Tuesday, November 1, 2011

Health Insurance and the Free Market

We spend more on Health care because we rely on a Free Market System, rather than a centralized single payer system. Switzerland is right behind us in expenses because they also use Private Insurers.

Free Market systems cannot keep prices down when there is no elasticity in the demand for a product. If you raise the price of beef enough, people will switch to pork or chicken. But no sane person will do the Jack Benny trick of considering the options when the question is "Your money or your life?". Although people will economize somewhat on some healthcare decisions ( often resulting in expensive emergency room visits) there is no elasticity in the demand for health itself. Consequently, when the market decides the price, it goes up indefinitely. A single payer system is the only way of reversing this trend.
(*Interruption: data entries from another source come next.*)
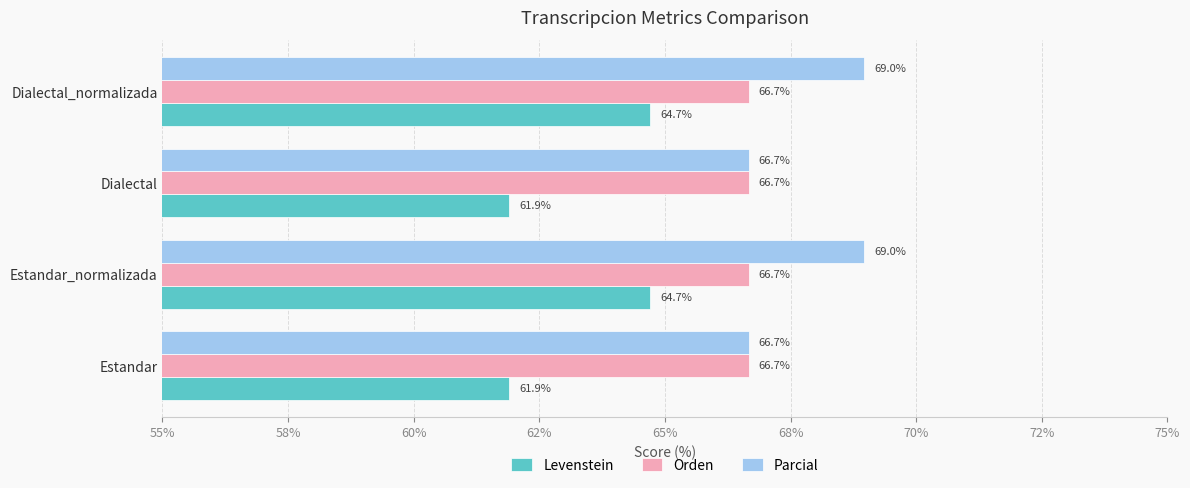

What are all the series names shown in the legend?

Levenstein, Orden, Parcial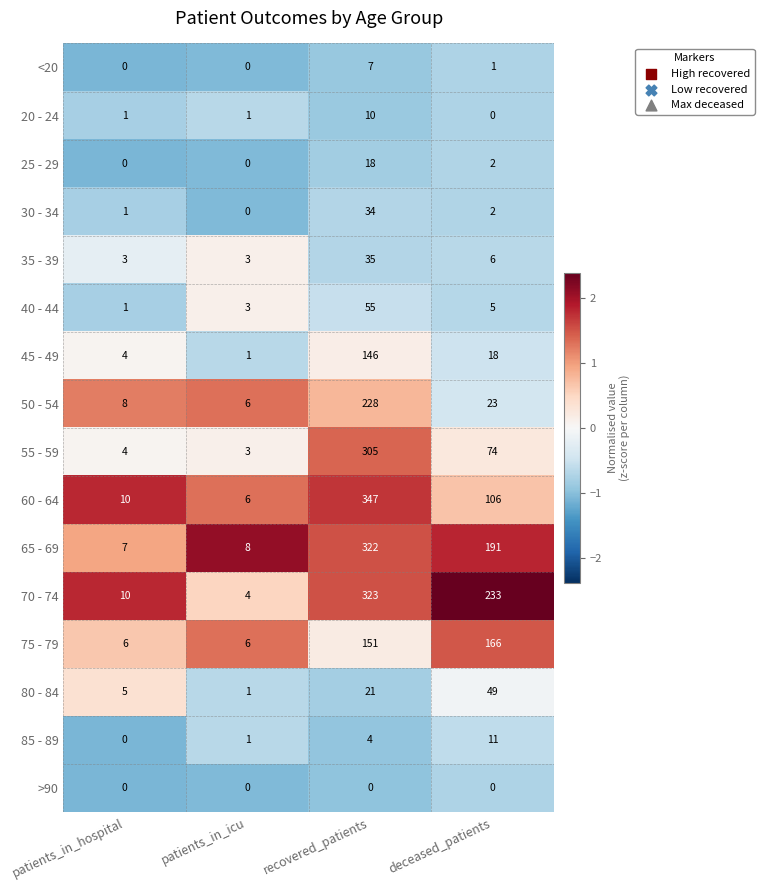

Which series has the widest spread of values?

60 - 64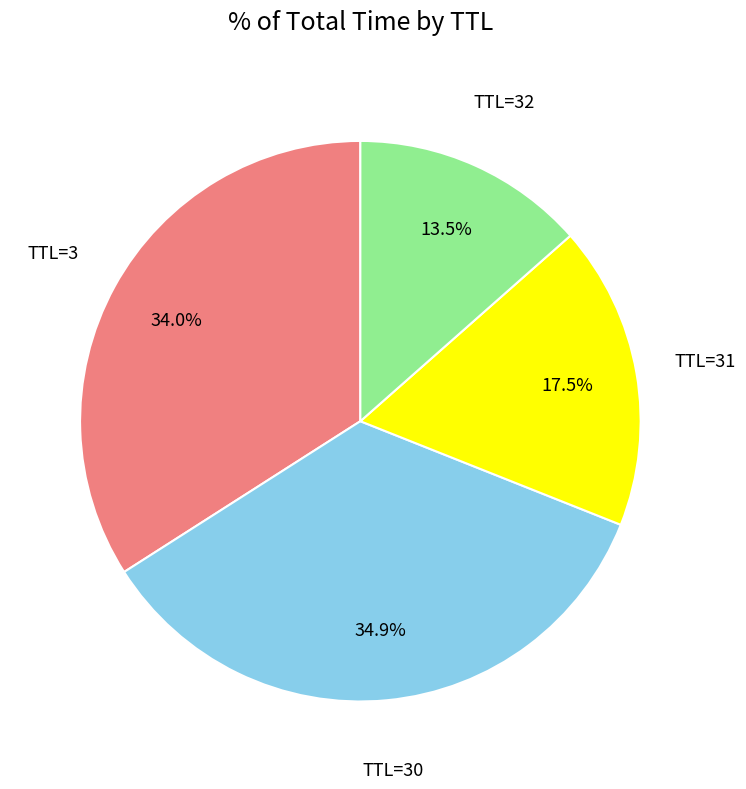

How much of the chart is everything except TTL=31?

82.5%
One Poster on a NYtimes comment page claimed that she had solved the health insurance problem by simply paying for a few checkups, and not getting health insurance at all. I replied to her thusly:

"Someday you will probably have a huge major medical expense, which will completely bankrupt you, and still leave thousands of dollars in extra debt that the rest of us will have to pay. You might escape being a free rider if you are "lucky" enough to die young from a quick violent death. But most people who follow your strategy will end up in the emergency room and stick the rest of us with the tab. Your strategy works for you only because you are free riding on those of us who have health insurance. It would not work if everybody else did it."